We tested a variety of simple and complex applications to see how well they would work on each product. We tried to connect to a Windows file share on the local LAN, to an FTP and SSH server, and view a variety of Web servers that were behind a firewall. We also tried to run Outlook Web Access and connect to a Java-based Avocent KVM over IP server.
With each application, we used a browser-based client to connect to a custom Web portal page linking to each application, and with the network extension client (if it was available for that particular platform).
Juniper had the widest support for applications, and has a nice way to debug URLs entered into its portal configuration screen.
Surprisingly, the biggest issue with our tests was connecting to a Windows file server shared drive. This is a relatively simple task, but it confounded all the products except Juniper and Aventail (See "Trying to Connect," at right).
Certain complex Web applications, such as the Avocent KVM over IP, gave us trouble as well.
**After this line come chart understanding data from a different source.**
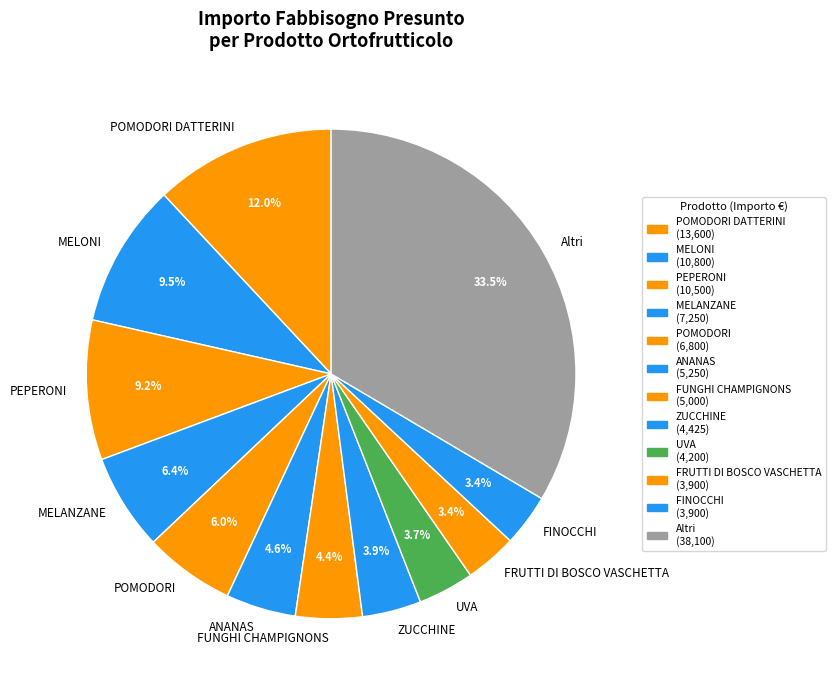

What is the ratio of the value at FUNGHI CHAMPIGNONS to the value at FRUTTI DI BOSCO VASCHETTA?

1.3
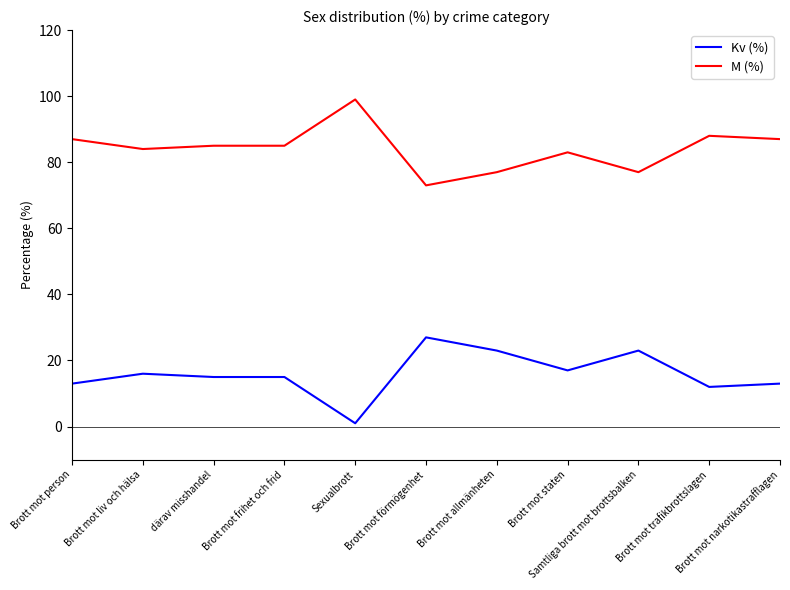

What position from the left is Brott mot allmänheten?

7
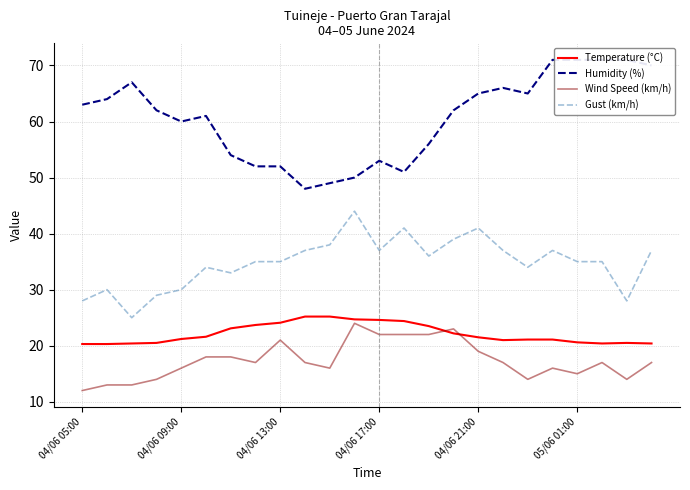

True or false: Gust (km/h) and Wind Speed (km/h) cross at least once.

False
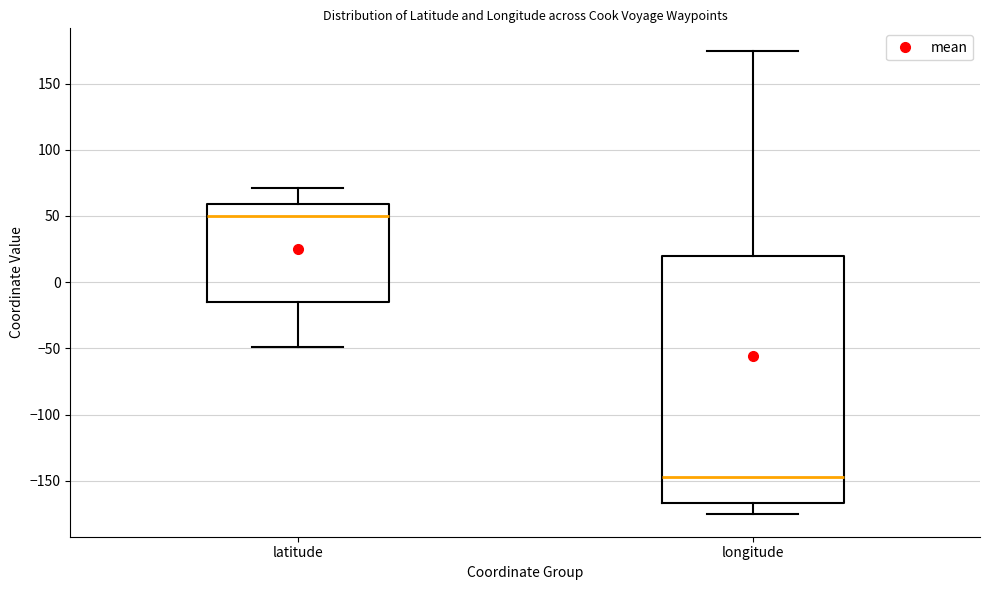

Which box is the tallest, from its lower edge to its upper edge?

longitude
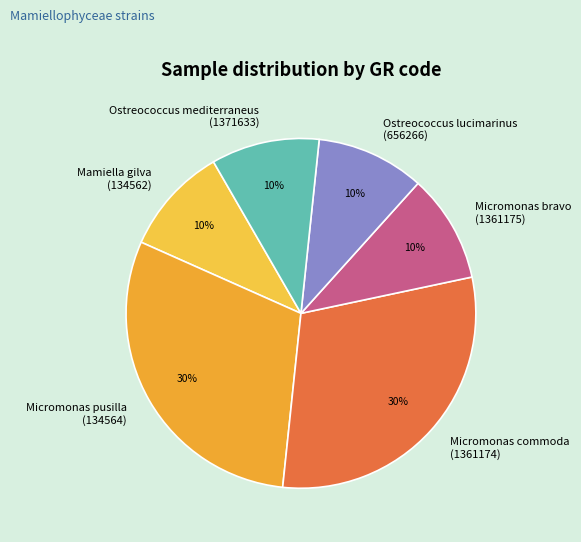

To the nearest percent, what is the difference between the largest and smallest slice percentages?

20%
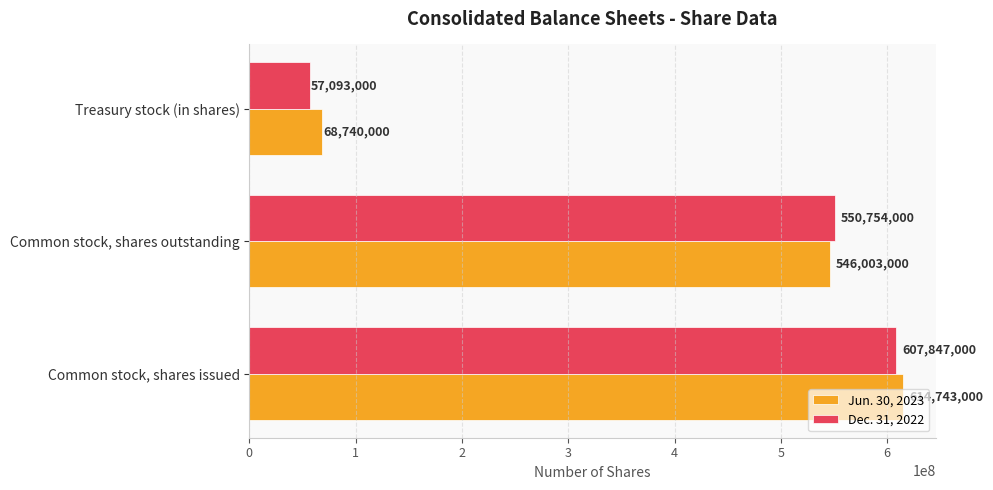

At which label is Jun. 30, 2023 closest to 341741500?

Common stock, shares outstanding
Aventail was the only product that could support the Avocent KVM session inside a browser, but it only worked with IE. The others required their network extension clients to enable viewing remote desktops over their VPN connections.
While Cisco wasn't alone in its failure to support Mac Intel clients, even its thin client couldn't browse Windows file shares on these Macs, which is a bug. Check Point and F5 also had some issues and couldn't support all the applications as well as Juniper did.